--- ACTIVITY ---
Identify every line in the records below that contains the word "Accademia", and reproduce each one.

RECORDS SUPPLIED START

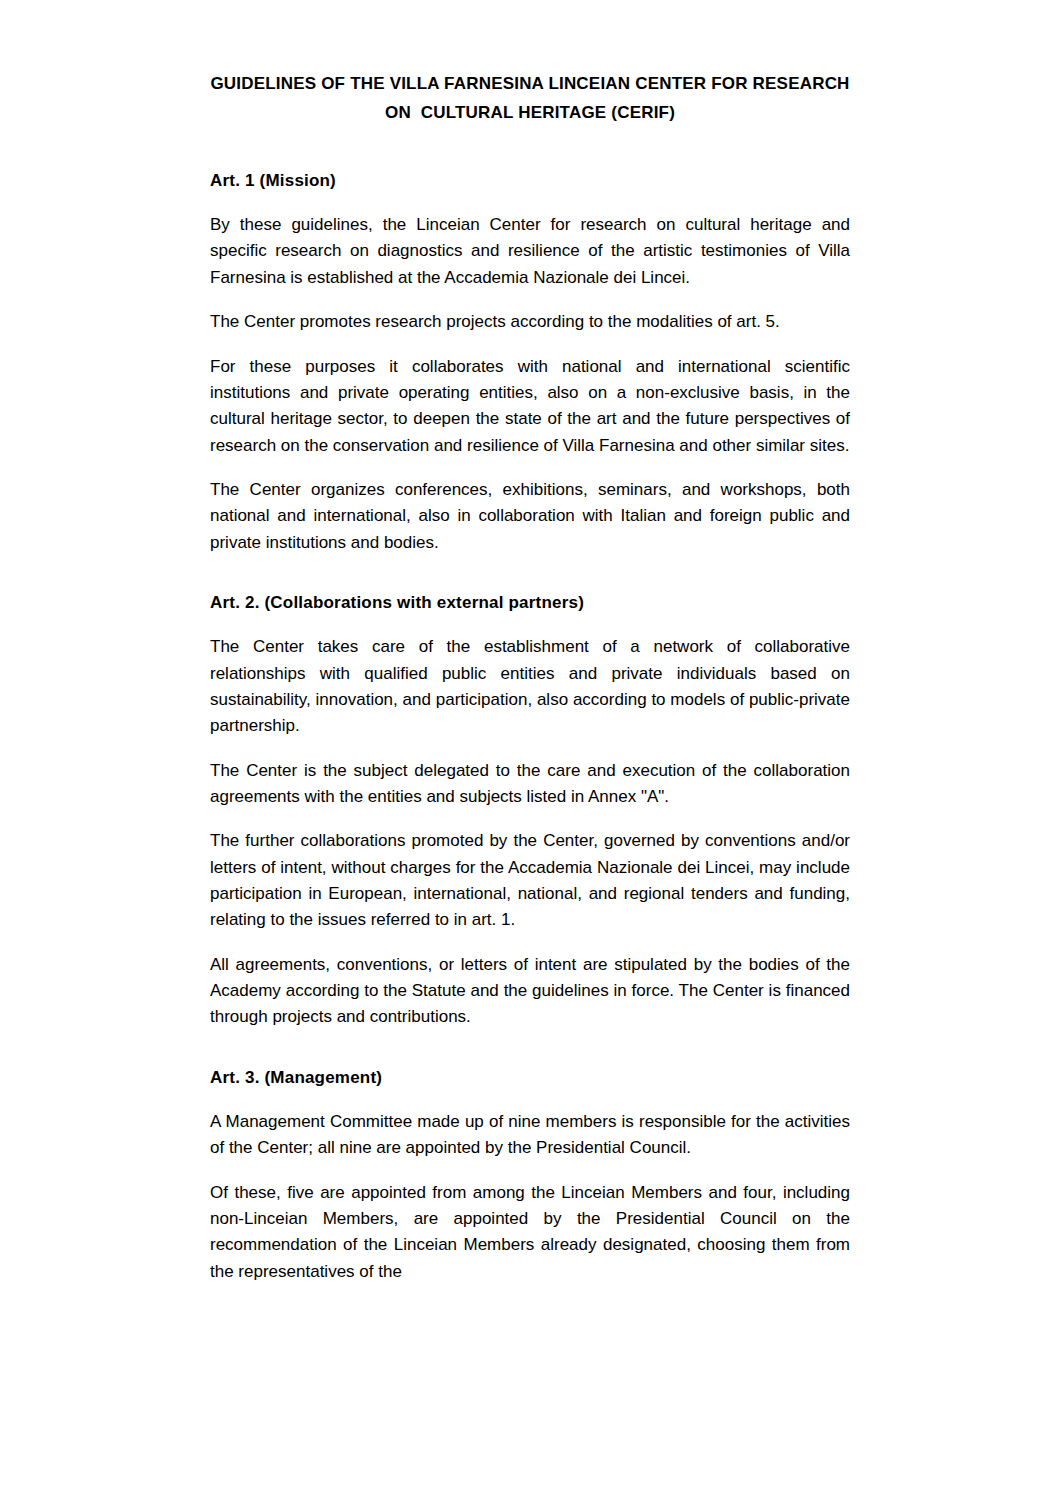GUIDELINES OF THE VILLA FARNESINA LINCEIAN CENTER FOR RESEARCH
ON CULTURAL HERITAGE (CERIF)
Art. 1 (Mission)
By these guidelines, the Linceian Center for research on cultural heritage and specific research on diagnostics and resilience of the artistic testimonies of Villa Farnesina is established at the Accademia Nazionale dei Lincei.
The Center promotes research projects according to the modalities of art. 5.
For these purposes it collaborates with national and international scientific institutions and private operating entities, also on a non-exclusive basis, in the cultural heritage sector, to deepen the state of the art and the future perspectives of research on the conservation and resilience of Villa Farnesina and other similar sites.
The Center organizes conferences, exhibitions, seminars, and workshops, both national and international, also in collaboration with Italian and foreign public and private institutions and bodies.
Art. 2. (Collaborations with external partners)
The Center takes care of the establishment of a network of collaborative relationships with qualified public entities and private individuals based on sustainability, innovation, and participation, also according to models of public-private partnership.
The Center is the subject delegated to the care and execution of the collaboration agreements with the entities and subjects listed in Annex "A".
The further collaborations promoted by the Center, governed by conventions and/or letters of intent, without charges for the Accademia Nazionale dei Lincei, may include participation in European, international, national, and regional tenders and funding, relating to the issues referred to in art. 1.
All agreements, conventions, or letters of intent are stipulated by the bodies of the Academy according to the Statute and the guidelines in force. The Center is financed through projects and contributions.
Art. 3. (Management)
A Management Committee made up of nine members is responsible for the activities of the Center; all nine are appointed by the Presidential Council.
Of these, five are appointed from among the Linceian Members and four, including non-Linceian Members, are appointed by the Presidential Council on the recommendation of the Linceian Members already designated, choosing them from the representatives of the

RECORDS SUPPLIED END

--- SOLVED EXERCISE ---
By these guidelines, the Linceian Center for research on cultural heritage and specific research on diagnostics and resilience of the artistic testimonies of Villa Farnesina is established at the Accademia Nazionale dei Lincei.
The further collaborations promoted by the Center, governed by conventions and/or letters of intent, without charges for the Accademia Nazionale dei Lincei, may include participation in European, international, national, and regional tenders and funding, relating to the issues referred to in art. 1.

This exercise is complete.